By 1930, the Community in Duluth had 300 members. An additional forty Sisters had left to create new Benedictine foundations in Winnipeg and Crookston. The Sisters owned and operated the College and hospitals in Duluth and Brainerd. They taught in 20 parish schools in Duluth, northeastern Minnesota, and Chicago. They also staffed an orphanage and a home for the aged in Duluth, and a boarding school for developmentally challenged girls in Washington D.C.
As the Community and College continued to grow, additional space was needed. By 1938 under Mother Agnes’ leadership, the Community built a combined library and chapel and a new girls’ high school, called Stanbrook Hall after a Benedictine abbey in England. Enclosed cloister walks across the front connected Stanbrook Hall, the Chapel, and Tower Hall.
Community numbers peaked in 1965 at 520 members. By that time, additional school missions had been accepted in Cincinnati, Minneapolis, and Phoenix as well as more parish schools in northeastern Minnesota and Duluth. Four Sisters were living in Antofagasta, Chile as missionaries.
In the early days, the Community was known locally by the name of the site — Sacred Heart Institute or Villa Sancta Scholastica. When the community joined the Federation of St. Benedict in 1959 and became independent of the local bishop, its name was changed to St. Scholastica Priory, and in 1996 to St. Scholastica Monastery.
In the late 1960s, influenced by the cultural revolution and reforms of the Second Vatican Council, membership began to decline. Women found they could pursue careers in education and health care as lay people, and so fewer chose religious life. At the same time, many Sisters chose to leave the community. In Duluth, a new co-educational Catholic high school opened in 1963, drawing away most of our high school students, and so in 1967 Stanbrook Hall closed. The Sisters renovated the building as an interim motherhouse, leaving most of Tower Hall to the College. The second floor was remodeled to become Benet Hall, an assisted living center for infirm Sisters.

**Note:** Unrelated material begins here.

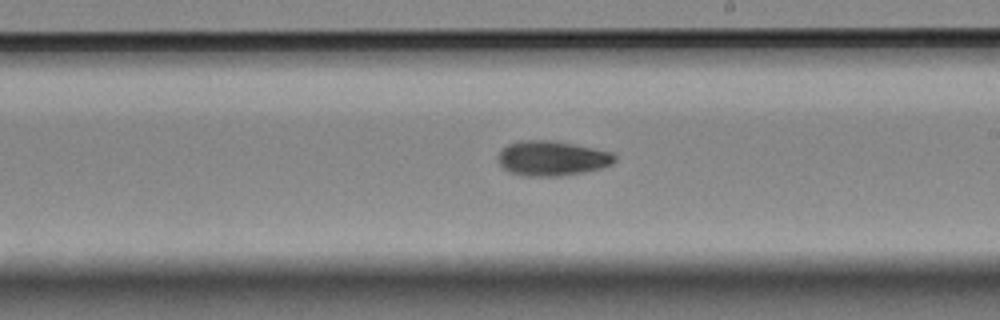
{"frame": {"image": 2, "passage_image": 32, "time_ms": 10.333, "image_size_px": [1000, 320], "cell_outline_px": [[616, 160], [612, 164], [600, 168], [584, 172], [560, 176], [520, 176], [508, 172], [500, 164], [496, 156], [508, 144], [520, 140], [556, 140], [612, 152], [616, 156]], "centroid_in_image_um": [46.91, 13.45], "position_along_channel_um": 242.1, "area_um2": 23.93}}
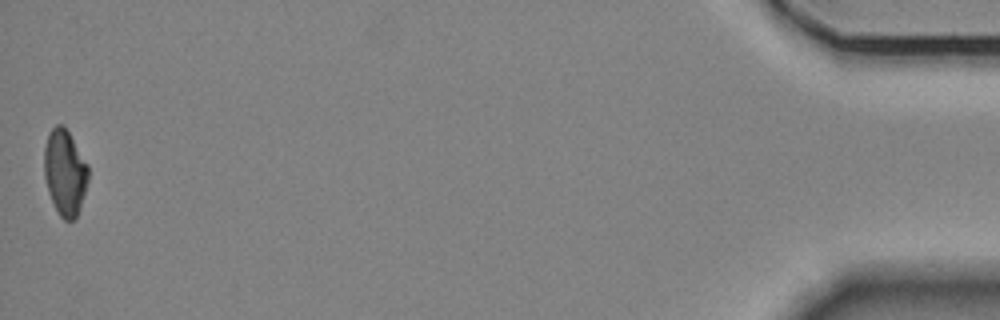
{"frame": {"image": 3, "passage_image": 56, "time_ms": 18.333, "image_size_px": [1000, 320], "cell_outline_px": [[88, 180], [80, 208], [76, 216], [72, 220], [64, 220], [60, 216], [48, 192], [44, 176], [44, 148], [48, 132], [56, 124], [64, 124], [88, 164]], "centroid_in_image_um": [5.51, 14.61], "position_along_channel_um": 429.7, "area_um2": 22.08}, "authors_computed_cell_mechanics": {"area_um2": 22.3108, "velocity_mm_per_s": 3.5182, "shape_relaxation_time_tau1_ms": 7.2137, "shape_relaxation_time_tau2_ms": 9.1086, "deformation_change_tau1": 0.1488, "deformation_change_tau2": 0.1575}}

As Sisters retired from active ministries and returned home, more space was needed to house all the Community under one roof. In 1991 Stanbrook West was built as residence for about 70 Sisters, the first facility to be constructed for the exclusive use of the Community.

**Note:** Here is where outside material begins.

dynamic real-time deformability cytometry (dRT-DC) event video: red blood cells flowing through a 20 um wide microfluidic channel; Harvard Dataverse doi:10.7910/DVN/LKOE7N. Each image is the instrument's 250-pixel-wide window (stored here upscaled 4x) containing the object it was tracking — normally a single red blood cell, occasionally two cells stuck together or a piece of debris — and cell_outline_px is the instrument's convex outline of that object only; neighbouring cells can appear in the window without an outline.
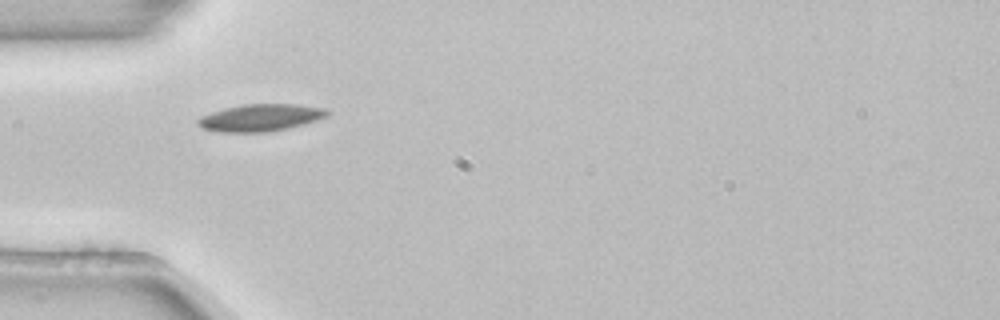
{"species": "common noctule bat (a hibernating species)", "species_latin": "Nyctalus noctula", "temperature_condition": "room temperature", "stored_images_in_passage": 5, "camera_frame_rate_fps": 3000, "um_per_image_px": 0.085, "animal": {"sex": "female", "body_mass_g": 22.7, "forearm_length_mm": 54.2}, "frame": {"image": 1, "passage_image": 1, "time_ms": 0.0, "image_size_px": [1000, 320], "cell_outline_px": [[328, 112], [324, 116], [316, 120], [304, 124], [288, 128], [264, 132], [220, 132], [200, 128], [196, 124], [196, 120], [200, 116], [224, 108], [244, 104], [296, 104], [324, 108]], "centroid_in_image_um": [22.06, 10.0], "position_along_channel_um": 62.9, "area_um2": 20.35}}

As the numbers of infirm Sisters continued to grow, the Community began construction in 1978 of the Benedictine Health Center (now called Benedictine Living Community of Duluth) next to Stanbrook. It opened in 1980 to both Sisters and laypeople, the first nursing home to include a daycare center for children. In time it added assisted living, independent senior apartments, memory care, and therapy and became the first of forty communities of the Benedictine Health System, one of the largest Catholic senior care organizations in the United States.